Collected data
^^^^^^^^

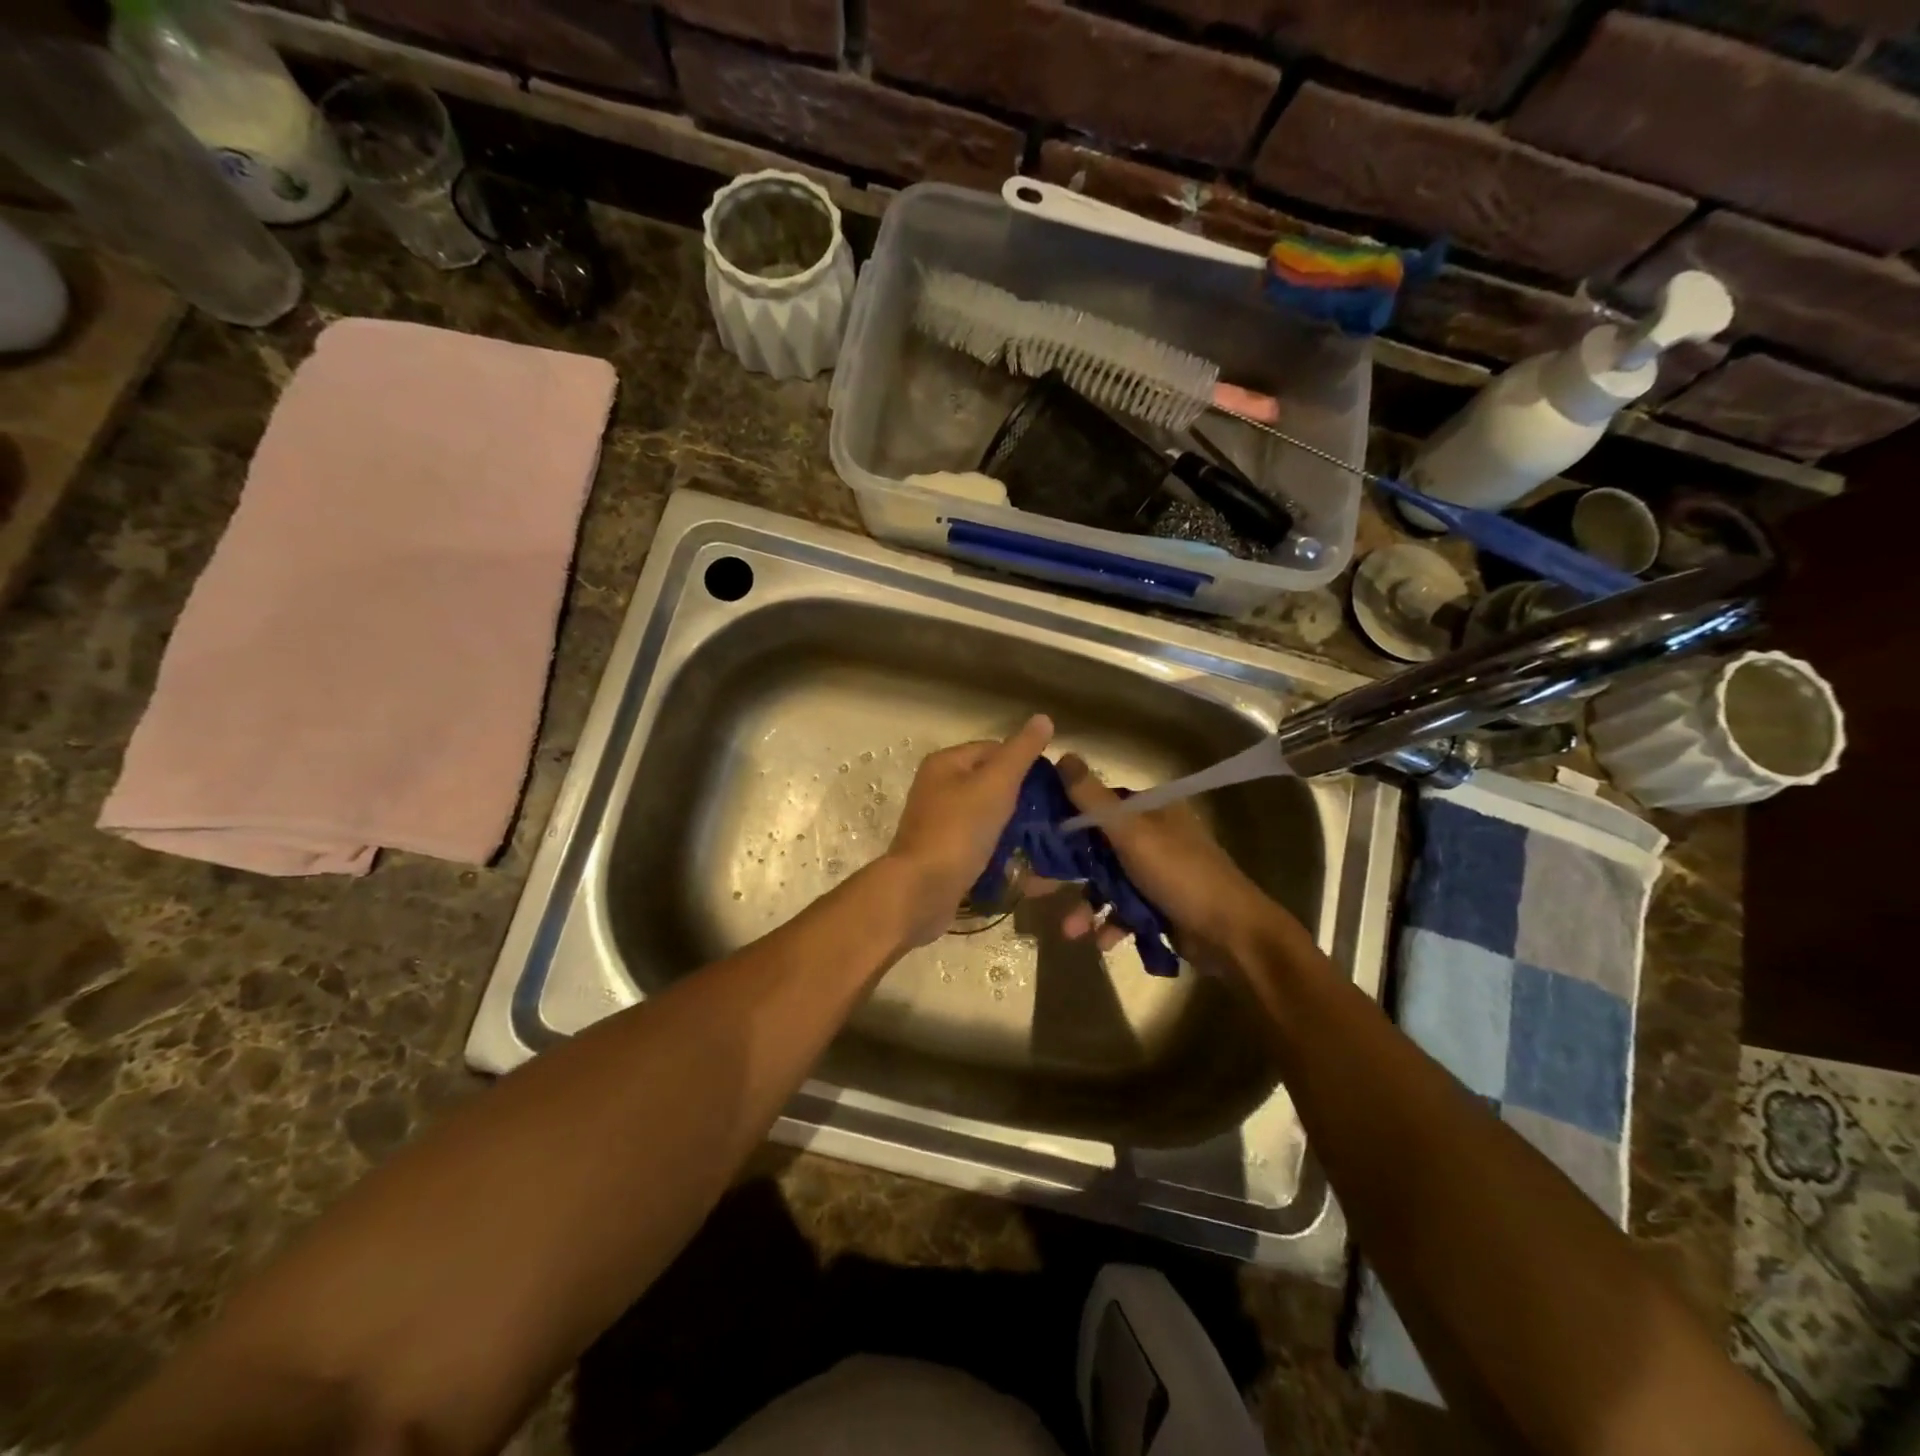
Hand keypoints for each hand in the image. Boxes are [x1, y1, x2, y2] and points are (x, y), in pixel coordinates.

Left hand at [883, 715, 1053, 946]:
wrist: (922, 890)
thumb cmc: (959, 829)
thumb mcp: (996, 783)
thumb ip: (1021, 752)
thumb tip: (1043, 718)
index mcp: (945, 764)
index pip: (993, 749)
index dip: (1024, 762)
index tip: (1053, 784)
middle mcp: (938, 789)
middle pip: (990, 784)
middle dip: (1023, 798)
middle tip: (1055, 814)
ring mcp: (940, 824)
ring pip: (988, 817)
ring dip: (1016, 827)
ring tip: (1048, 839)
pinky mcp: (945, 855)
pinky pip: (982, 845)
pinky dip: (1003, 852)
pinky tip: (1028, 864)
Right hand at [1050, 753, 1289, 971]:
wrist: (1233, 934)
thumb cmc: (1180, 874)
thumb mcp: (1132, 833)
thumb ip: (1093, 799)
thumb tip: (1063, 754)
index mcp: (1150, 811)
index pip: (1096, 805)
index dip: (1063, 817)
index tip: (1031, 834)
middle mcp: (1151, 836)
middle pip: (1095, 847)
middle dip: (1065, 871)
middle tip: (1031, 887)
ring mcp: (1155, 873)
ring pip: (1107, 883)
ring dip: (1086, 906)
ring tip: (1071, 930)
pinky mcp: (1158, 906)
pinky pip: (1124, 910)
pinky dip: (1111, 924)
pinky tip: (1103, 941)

^^^^^^^^

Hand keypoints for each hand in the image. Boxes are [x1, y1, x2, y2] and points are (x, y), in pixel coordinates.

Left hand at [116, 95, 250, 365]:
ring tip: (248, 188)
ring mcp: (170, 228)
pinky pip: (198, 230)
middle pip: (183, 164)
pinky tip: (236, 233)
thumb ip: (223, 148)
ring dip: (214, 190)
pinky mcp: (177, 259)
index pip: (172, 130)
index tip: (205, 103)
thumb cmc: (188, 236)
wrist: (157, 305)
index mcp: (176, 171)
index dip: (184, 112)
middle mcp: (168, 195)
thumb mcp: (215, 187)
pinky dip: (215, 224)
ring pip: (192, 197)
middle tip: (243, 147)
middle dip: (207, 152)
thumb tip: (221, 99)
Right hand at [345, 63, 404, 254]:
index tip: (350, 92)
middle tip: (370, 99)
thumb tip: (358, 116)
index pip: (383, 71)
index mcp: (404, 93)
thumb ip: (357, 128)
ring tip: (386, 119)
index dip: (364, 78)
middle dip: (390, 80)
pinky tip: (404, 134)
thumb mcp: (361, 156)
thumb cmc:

^^^^^^^^

§ What is being asked: Only the lines above from the one with "thumb tip: (1043, 718)" through the one with "pinky mcp: (1158, 906)" should be duplicated, character for character.

§ Answer section:
thumb tip: (1043, 718)
index mcp: (945, 764)
index pip: (993, 749)
index dip: (1024, 762)
index tip: (1053, 784)
middle mcp: (938, 789)
middle pip: (990, 784)
middle dip: (1023, 798)
middle tip: (1055, 814)
ring mcp: (940, 824)
ring pip: (988, 817)
ring dip: (1016, 827)
ring tip: (1048, 839)
pinky mcp: (945, 855)
pinky pip: (982, 845)
pinky dip: (1003, 852)
pinky tip: (1028, 864)
Right hand at [1050, 753, 1289, 971]:
wrist: (1233, 934)
thumb cmc: (1180, 874)
thumb mcp: (1132, 833)
thumb ip: (1093, 799)
thumb tip: (1063, 754)
index mcp: (1150, 811)
index pip: (1096, 805)
index dip: (1063, 817)
index tip: (1031, 834)
middle mcp: (1151, 836)
middle pip: (1095, 847)
middle dip: (1065, 871)
middle tip: (1031, 887)
ring mcp: (1155, 873)
ring pip: (1107, 883)
ring dip: (1086, 906)
ring tip: (1071, 930)
pinky mcp: (1158, 906)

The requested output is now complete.